What you will do:
**A.** Sum up the rugby interview in two sentences.
**B.** In the rugby interview, who was Buthelezi's 1st team coach at DHS last year?

Text extract:

From a small town in Natal to dominating in France. Phendulani “Phepsi” Hendrick Buthelezi is a success story to be heard…and he’s only 19. Renny Man sat down with the Sharks u19 captain and SA u20 player to chat about his tough and calculated road so far. Watch him play, and you will see that he is physical, brave and an all-round conditioned athlete. Sit down with him, and you will see that he is intelligent, mature and humble beyond his years. We find out more.
Being left out of the Jnr Boks side then called up to be in the starting line-up (and playing superbly). What did this mean to you?
- It was a massive thing for me because I was heartbroken when I didn’t make the squad, but after the coach spoke to me and he gave me his reasons why I wasn’t in the squad, I kind of understood why. But then, when I got called up it was really a sudden thing for me, I really didn’t expect it. It was a special moment because I’ve always pictured myself playing for the Junior Boks in 2018. So when it happened, it was like all my prayers had come true.
Regarding DHS (your alma mater). They’ve been at most an average team in recent history. In your matric year you beat Glenwood and Maritzburg College and were in the top 20 in South Africa. How did this happen?
- I think the DHS community as a whole got tired of being known as the average school. In the 90’s DHS was a strong rugby school. So I think it was just a matter of bringing in the right structures, the right people, the right coaches and I think my 1st team coach from last year, Mr. Scott Mathie played a massive role in that. Our conditioning got better, we actually had conditioning coaches. I mean DHS was never really known for running rugby, but from last year, and this year as well, we’re known as that exciting team that plays THAT exciting brand of rugby. So for me, what really changed was the structures and the people who were in place.

Material:

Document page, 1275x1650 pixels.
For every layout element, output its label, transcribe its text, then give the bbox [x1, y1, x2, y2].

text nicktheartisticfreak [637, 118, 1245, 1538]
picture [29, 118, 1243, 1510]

Solutions below:
**A.** Phendulani "Phepsi" Buthelezi, the 19-year-old Sharks u19 captain and SA u20 player, says he was heartbroken to be left out of the Junior Boks squad, and his sudden call-up felt like all his prayers had come true. He credits new structures, people and coaches, including Mr. Scott Mathie, along with better conditioning, for DHS going from an average school to a top-20 side known for an exciting brand of rugby.

**B.** Mr. Scott Mathie